En avançant vers le chariot, Aliénor se souvint de la prédiction de l'Oracle « deux ennemis marchent vers toi, l'un est invisible mais redoutable ».

« Pitié, mon Dieu, faites que ce ne soit pas la peste » pria-t-elle tout en regardant à l'arrière du chariot où trois hommes et deux femmes étaient allongés, inconscients, fiévreux et affichaient des taches rouges au niveau du cou.

— Ils sont tous tombés malades en même temps ? insista Aliénor en se tournant vers Lennart.

— Oui, confirma-t-il.

— Ces gens souffrent d'une forte fièvre et d'une éruption cutanée, c'est peut-être un début d'épidémie, s'alarma Aliénor.

— Tu sais ce qu'ils ont ? s'inquiéta Eldrid.

— Non, soupira Aliénor. Mais ça semble contagieux, ces deux-là, ajouta-t-elle en désignant des cavaliers de Lennart. Ils sont pales et frissonnent, ils doivent avoir de la fièvre, précisa-t-elle. Je vais devoir l'accompagner, et tous ceux qui sont entrés en contact avec Lennart et ses hommes devront nous suivre.

— Pourquoi ne pas les soignerez ici ? martela Lennart.

— Si c'est une épidémie, on ne peut pas prendre le risque qu'elle se répande ici, insista-t-elle.

— Et si vous vous trompez ? sourit Lennart.

— Dans ce cas, Aslak devra se trouver une guérisseuse bien plus compétente que moi, répliqua Aliénor.

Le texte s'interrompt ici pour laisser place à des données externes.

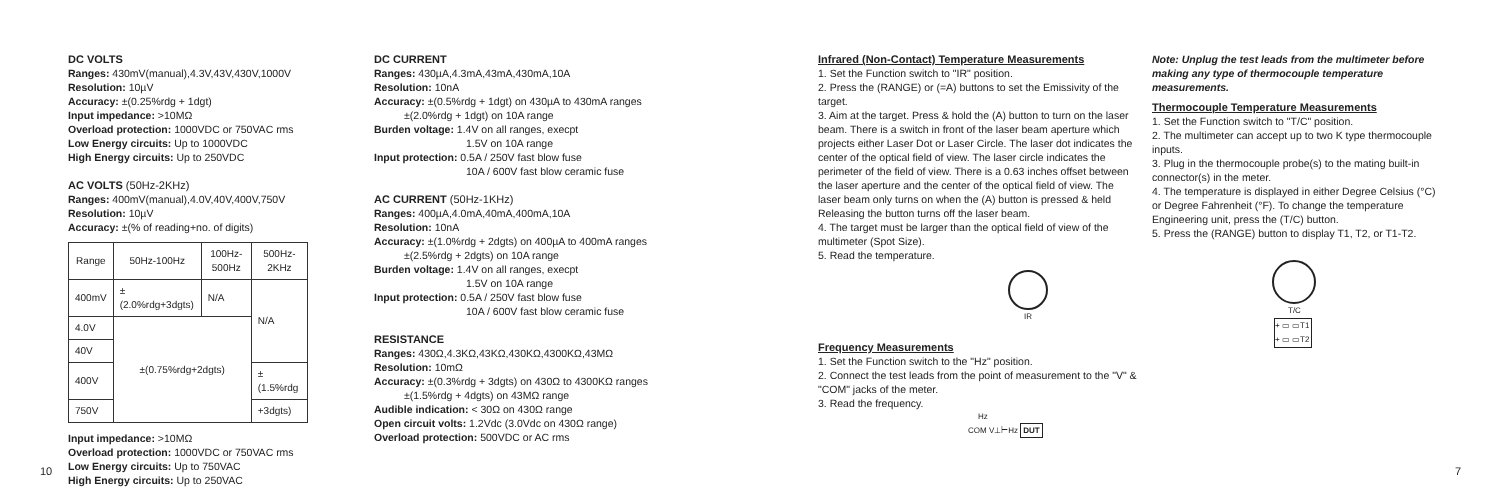DC VOLTS
Ranges: 430mV(manual),4.3V,43V,430V,1000V
Resolution: 10µV
Accuracy: ±(0.25%rdg + 1dgt)
Input impedance: >10MΩ
Overload protection: 1000VDC or 750VAC rms
Low Energy circuits: Up to 1000VDC
High Energy circuits: Up to 250VDC
AC VOLTS (50Hz-2KHz)
Ranges: 400mV(manual),4.0V,40V,400V,750V
Resolution: 10µV
Accuracy: ±(% of reading+no. of digits)
| Range | 50Hz-100Hz | 100Hz-500Hz | 500Hz-2KHz |
| --- | --- | --- | --- |
| 400mV | ±(2.0%rdg+3dgts) | N/A | N/A |
| 4.0V | ±(0.75%rdg+2dgts) | | |
| 40V | | | |
| 400V | | | ±(1.5%rdg |
| 750V | | | +3dgts) |
Input impedance: >10MΩ
Overload protection: 1000VDC or 750VAC rms
Low Energy circuits: Up to 750VAC
High Energy circuits: Up to 250VAC
DC CURRENT
Ranges: 430µA,4.3mA,43mA,430mA,10A
Resolution: 10nA
Accuracy: ±(0.5%rdg + 1dgt) on 430µA to 430mA ranges
±(2.0%rdg + 1dgt) on 10A range
Burden voltage: 1.4V on all ranges, execpt
1.5V on 10A range
Input protection: 0.5A / 250V fast blow fuse
10A / 600V fast blow ceramic fuse
AC CURRENT (50Hz-1KHz)
Ranges: 400µA,4.0mA,40mA,400mA,10A
Resolution: 10nA
Accuracy: ±(1.0%rdg + 2dgts) on 400µA to 400mA ranges
±(2.5%rdg + 2dgts) on 10A range
Burden voltage: 1.4V on all ranges, execpt
1.5V on 10A range
Input protection: 0.5A / 250V fast blow fuse
10A / 600V fast blow ceramic fuse
RESISTANCE
Ranges: 430Ω,4.3KΩ,43KΩ,430KΩ,4300KΩ,43MΩ
Resolution: 10mΩ
Accuracy: ±(0.3%rdg + 3dgts) on 430Ω to 4300KΩ ranges
±(1.5%rdg + 4dgts) on 43MΩ range
Audible indication: < 30Ω on 430Ω range
Open circuit volts: 1.2Vdc (3.0Vdc on 430Ω range)
Overload protection: 500VDC or AC rms
Infrared (Non-Contact) Temperature Measurements
1. Set the Function switch to "IR" position.
2. Press the (RANGE) or (=A) buttons to set the Emissivity of the target.
3. Aim at the target. Press & hold the (A) button to turn on the laser beam. There is a switch in front of the laser beam aperture which projects either Laser Dot or Laser Circle. The laser dot indicates the center of the optical field of view. The laser circle indicates the perimeter of the field of view. There is a 0.63 inches offset between the laser aperture and the center of the optical field of view. The laser beam only turns on when the (A) button is pressed & held Releasing the button turns off the laser beam.
4. The target must be larger than the optical field of view of the multimeter (Spot Size).
5. Read the temperature.
IR
Frequency Measurements
1. Set the Function switch to the "Hz" position.
2. Connect the test leads from the point of measurement to the "V" & "COM" jacks of the meter.
3. Read the frequency.
Hz
COM V⊥⊢Hz DUT
Note: Unplug the test leads from the multimeter before making any type of thermocouple temperature measurements.
Thermocouple Temperature Measurements
1. Set the Function switch to "T/C" position.
2. The multimeter can accept up to two K type thermocouple inputs.
3. Plug in the thermocouple probe(s) to the mating built-in connector(s) in the meter.
4. The temperature is displayed in either Degree Celsius (°C) or Degree Fahrenheit (°F). To change the temperature Engineering unit, press the (T/C) button.
5. Press the (RANGE) button to display T1, T2, or T1-T2.
T/C
+ ▭ ▭T1
+ ▭ ▭T2
10 7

— On ne peut accepter que tu partes, objecta Frode, inquiet pour la jeune femme.

— Je l'accompagne, répliqua Germund. J'ai serré la main de Lennart, je ne peux pas rester ici.

— Soit, je vous emmène, mais pouvez-vous soigner mes hommes ? insista Lennart.

— Je peux traiter les symptômes, répondit la guérisseuse.

Lennart acquiesça, puis Aliénor fit une liste de ce qu'il lui fallait et demanda à Violette et Agathe de les lui apporter. Pendant qu'on lui préparait ses affaires, la guérisseuse expliqua à Eldrid ce qu'il fallait faire pour limiter la contagion : isoler les malades dès les premiers signes d'infection et traiter les symptômes : toux, maux de tête, fièvre, nausée et douleur musculaire.

Très vite, Agathe revint avec des gourdes emplies d'un sirop dilué pour apaiser la fièvre et des sacoches pleines d'herbes médicinales, de fioles et de décoctions.

Aliénor récupéra tout ce qu'Agathe avait laissé à quelques pas d'elle, puis elle les mit dans le chariot et y grimpa :

— Dis à Grim, que je reviendrai très vite, lança-t-elle pour se vouloir rassurante.

— Je veillerai sur lui, répondit Eldrid qui se tourna vers Lennart. C'est la femme d'un de nos guerriers, elle est des nôtres et j'entends bien la récupérer.

— Si elle ne sait pas ce qu'elle, alors ça ne dépendra que de la volonté des dieux, conclut Lennart qui mit son convoi en route.